1178/WLP028 - maybe this one is a bit closer call. Doubtless they both came from McEwan’s. It just seems based on fermentation performance and flavor profile that for whatever reason, selection of individuals for the master culture, drift, or something else, these are nowhere near identical strains. 1178 is adapted to very cold fermentation, can ferment (slowly) at even lager fermentation temps (50-55°C), and from what I’ve heard it seems more closely adapted to what modern Scottish breweries are doing. WLP028, on the other hand, won’t ferment as cool and is not as clean at any temperature. The other interesting thing is that 1178 is a great IPA yeast and plays well with hops, while WLP028 seems to diminish hop character (maybe due to flocculation characteristics). Anyway, this is a tougher call to claim the two strains are completely differentiated – but they’ve certainly drifted apart quite a bit.

Anyway, I appreciate your keeping the chart up to day. Cheers!

I might as well set this here, since someone on another forum asked for it.  Yes, I’ve been maintaining my list regularly, but hadn’t published an updated version since January… until now I suppose. Here’s the latest including what little I know about the newest studies just came out this month:

https://drive.google.com/file/d/14zvCCukT0xiTN2sWtTNa3ptHlBaPstRa/view?usp=sharing

OR

(pick the Google version you prefer)

Primary references for the newest updates found here – I believe we might have already had an AHA thread here on it as well, and if not, well now we do:

Interestingly, 1187 Ringwood is most likely a pastorianus strain.  Nobody saw that one coming!  And so is WLP029 Kolsch.  That one makes more sense.  And WLP838 lager might be a cerevisiae strain!?  Yikes.  etc.

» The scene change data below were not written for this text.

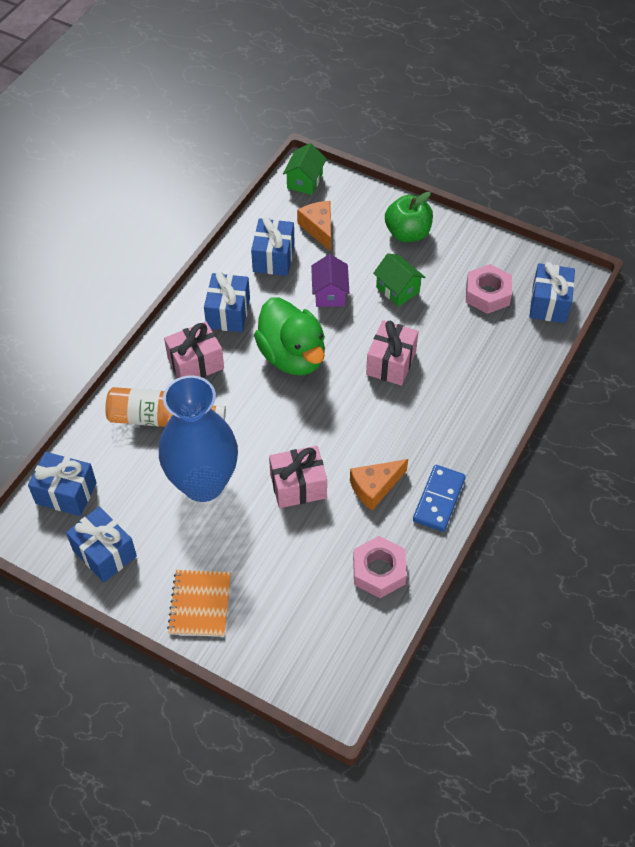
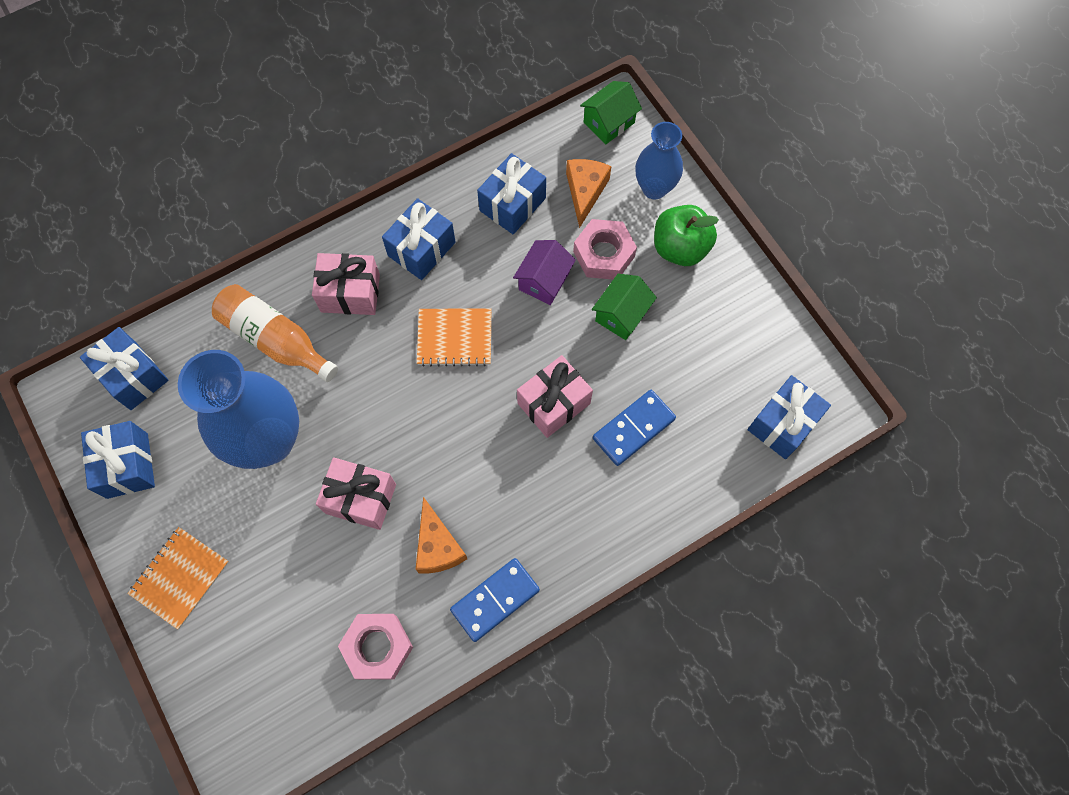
camera: 30 degrees right, 15 degrees up
green duck [254,297,325,375] -> orange notebook [417,309,491,366]
orange cheese [350,459,408,511] -> orange cheese turned 105 degrees counterclockwise [416,497,467,573]
green house [373,253,425,307] -> green house turned 45 degrees clockwise [592,274,657,340]
pink nut [466,264,512,314] -> pink nut moved to [573,219,637,280]
none -> blue domino [593,390,676,466]
none -> blue vase [635,122,683,199]

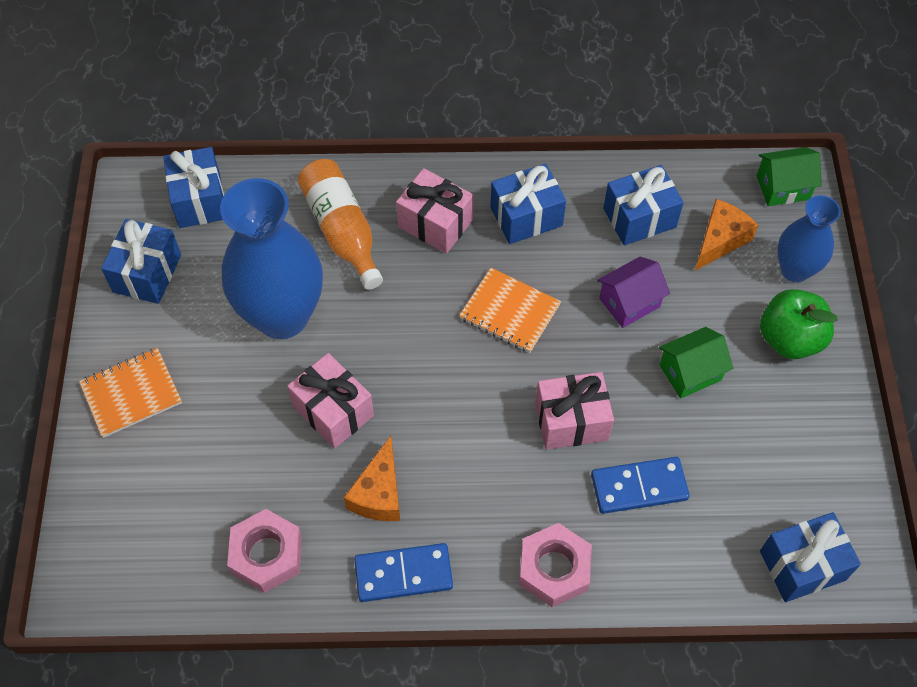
camera: 30 degrees right, 10 degrees down
pink nut [573,219,637,280] -> pink nut moved to [519,523,592,607]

My spreadsheet is compiled mainly for my own personal gratification. I don’t blog, don’t have a website, don’t really care what people think of it. But if it can help anybody out, please enjoy and feel free to share. :slight_smile:

Cheers all.

Thanks for keeping it updated, Dave!  I think you’ll be kinda busy here in the next few months…

Kudos, Dave!  You have done an immense amount of work to create this yeast chart.  Thank you for that!